Der Bund habe endlich akzeptiert, dass er sich dauerhaft an den Gesamtkosten für die Versorgung der Asylbewerber beteiligen müsse, sagte Kraft am Mittwoch im Düsseldorfer Landtag. Der Bund werde seine Hilfen ab 2016 an der tatsächlichen Zahl der Flüchtlinge ausrichten.

"Wir haben uns als Länder durchgesetzt", sagte Kraft. Bei den Verhandlungen mit dem Bund gehe es "ausschließlich um die finanzielle Entlastung der Kommunen", versicherte Kraft. Aus der Soforthilfe des Bundes erhalte NRW in diesem Jahr zusätzlich 108 Millionen Euro. Das Geld werde komplett an die Kommunen weitergegeben, obwohl das Land die Hälfte davon selbst finanzieren müsse. Das falle der Landesregierung nicht leicht, denn auch das Land müsse erhebliche Mehrausgaben für die Flüchtlinge schultern.

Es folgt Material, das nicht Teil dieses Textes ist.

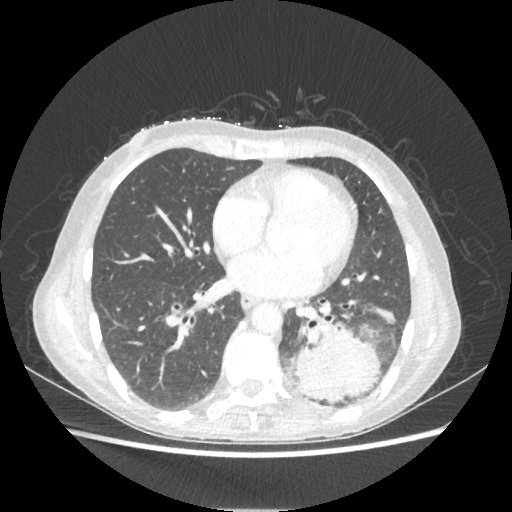
Chest CT, one axial slice; slice 96 of 221 in the series (ordered by position); reconstruction kernel STANDARD; 80 kVp; lung window (W 1500 / L -600 HU); 1.25 mm slice thickness; 512 × 512 image matrix, field of view 360 × 360 mm. Patient: female, 53 years. Case-level facts recorded for this patient, not image findings: clinical TNM (as recorded): T3 N0 M0.
Structures marked on this image (bounding box drawn by a radiologist):
- lung tumour (recorded histology: adenocarcinoma): bounding box <293,318,380,401> (left, top, right, bottom; pixels)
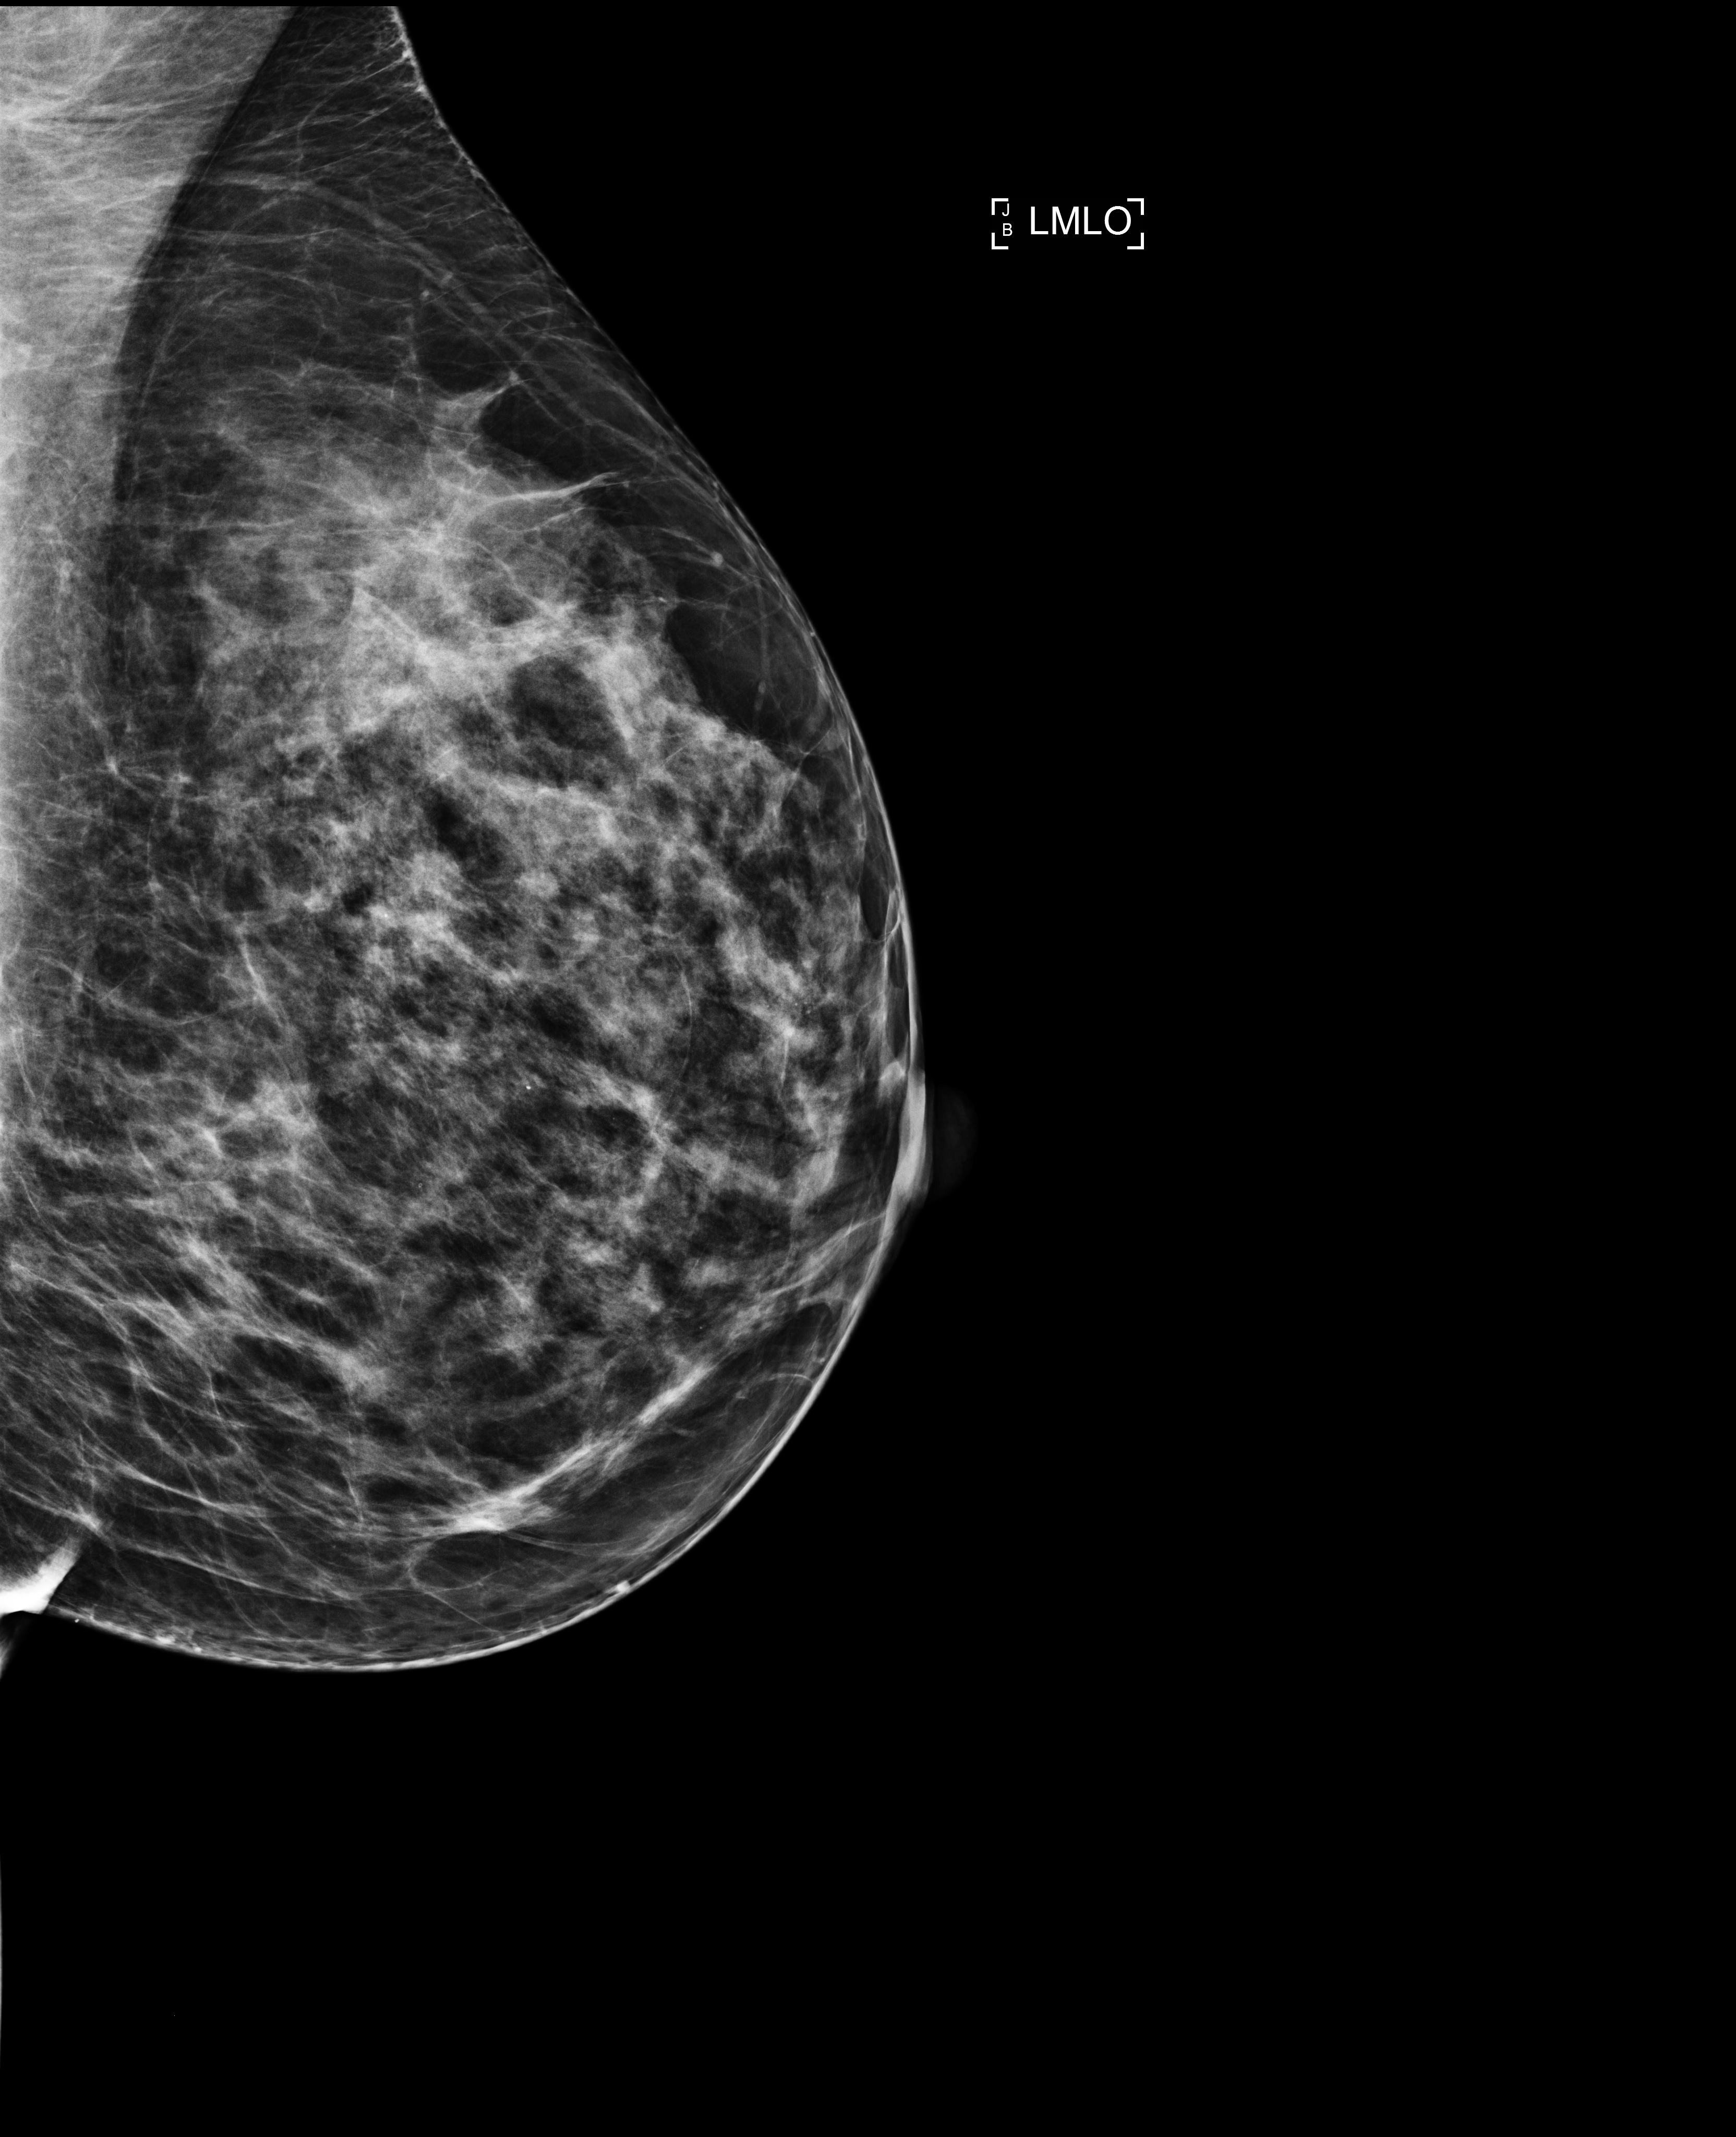
Digital mammogram (FFDM), left breast, mediolateral oblique (MLO) view, screening examination. Female patient, age 47 years.
BI-RADS breast density category at the screening exam (both breasts, scale 1–4): 3. Final BI-RADS assessment for this screening round (tomosynthesis exam, both breasts): category 1. Recall: no recall after this screen.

CDU-Fraktionschef Armin Laschet mahnte eine bessere Unterstützung der Kommunen durch das Land an. Andere Bundesländer ließen ihren Städten und Gemeinden größere Finanzhilfen zukommen. Auch deshalb sei die Situation in den NRW-Kommunen dramatischer als in anderen Bundesländern.

Die Hilfen müssten auf die tatsächlich verfolgten und traumatisierten Menschen konzentriert werden, forderte Laschet. Daher sollte ernsthaft geprüft werden, ob auch Montenegro, Albanien und Kosovo als sichere Herkunftsländer eingestuft werden.